■ **Directions**
Go through the data and report each line that holds the string "center".

■ **Material for this exercise**
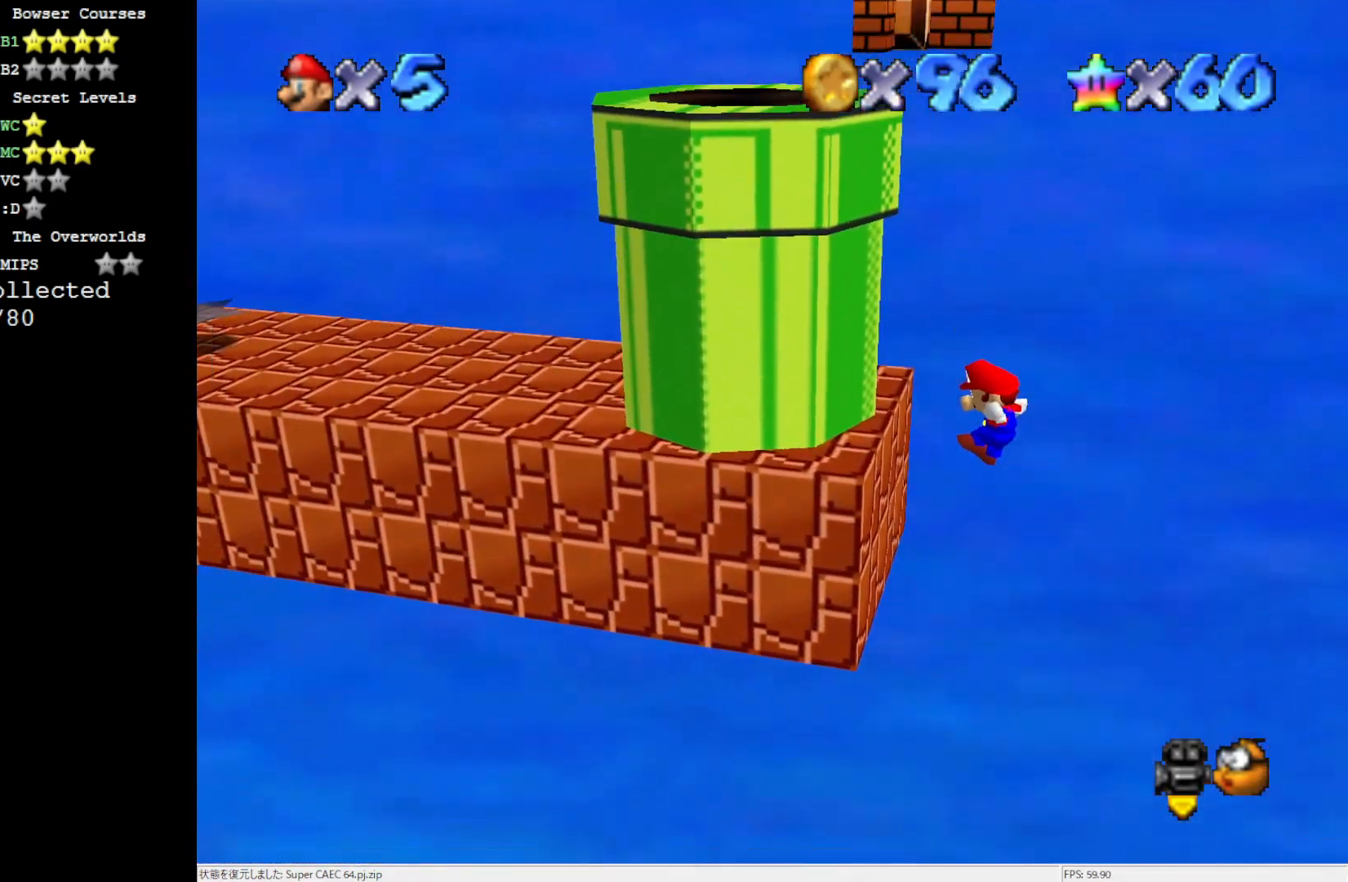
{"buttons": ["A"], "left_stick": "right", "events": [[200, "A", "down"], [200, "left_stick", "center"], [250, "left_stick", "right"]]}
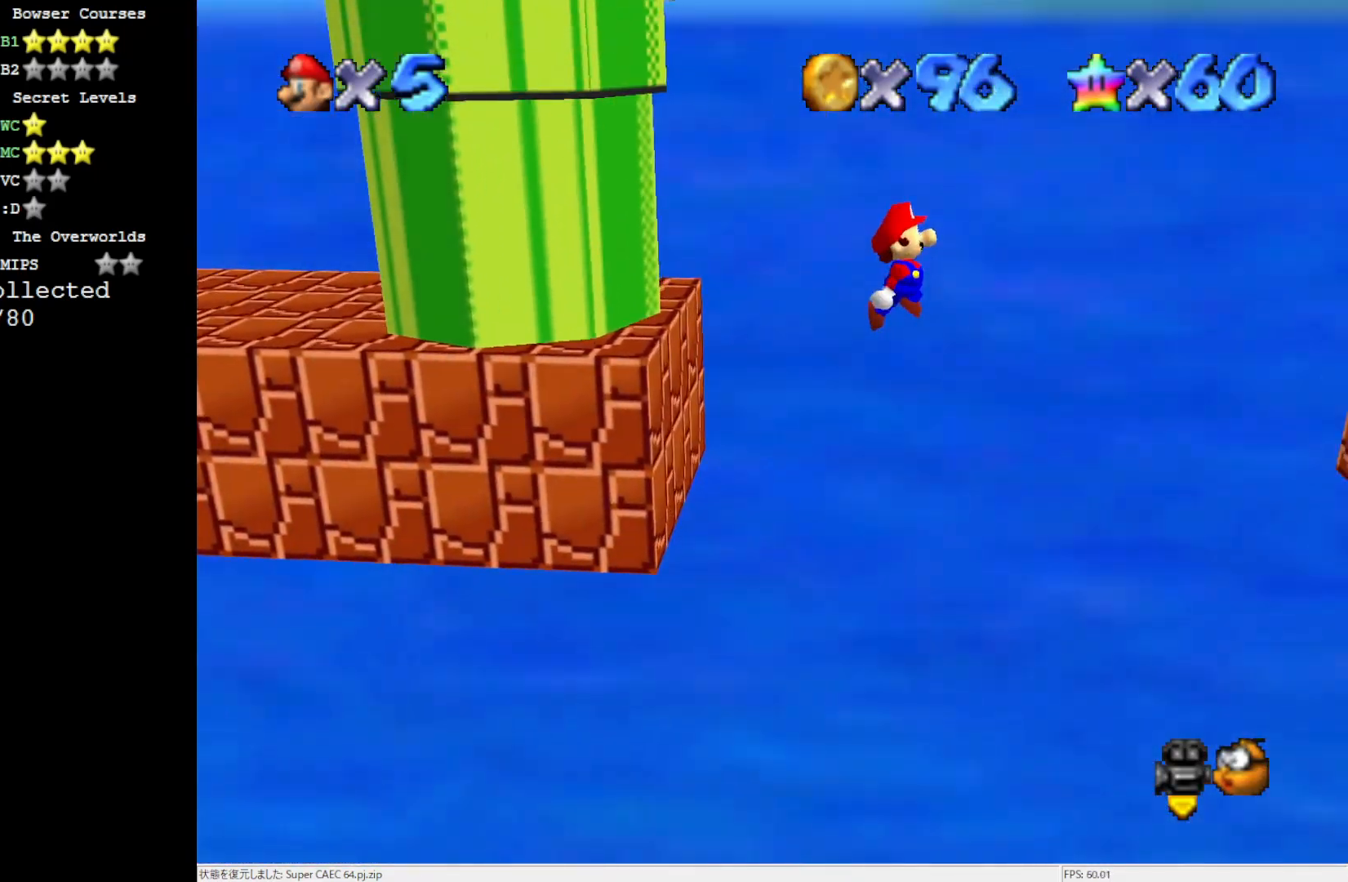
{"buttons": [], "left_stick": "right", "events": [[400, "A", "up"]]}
...
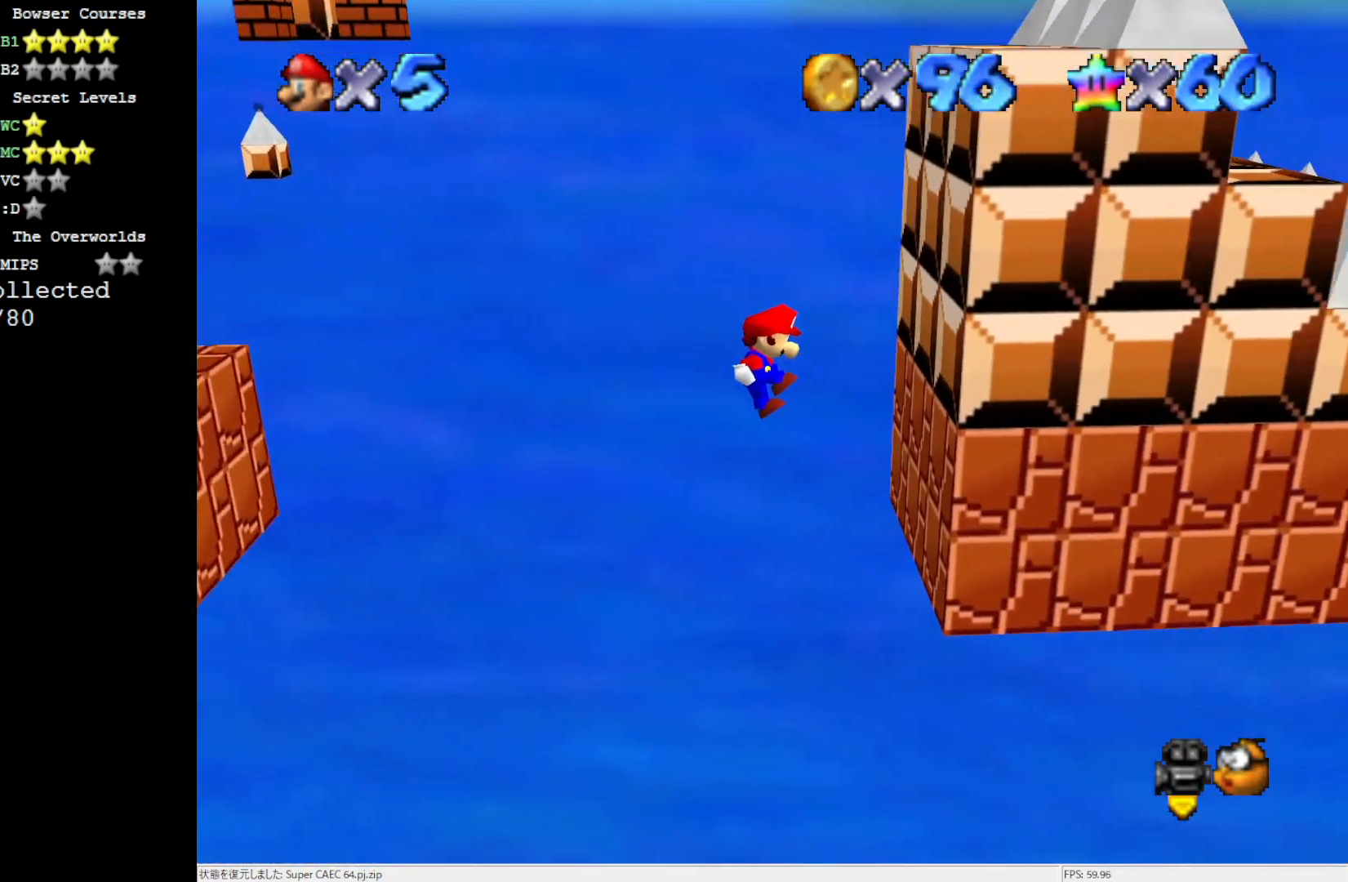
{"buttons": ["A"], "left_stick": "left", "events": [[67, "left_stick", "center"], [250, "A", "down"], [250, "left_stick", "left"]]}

■ **Solved problem**
{"buttons": ["A"], "left_stick": "right", "events": [[200, "A", "down"], [200, "left_stick", "center"], [250, "left_stick", "right"]]}
{"buttons": ["A"], "left_stick": "left", "events": [[67, "left_stick", "center"], [250, "A", "down"], [250, "left_stick", "left"]]}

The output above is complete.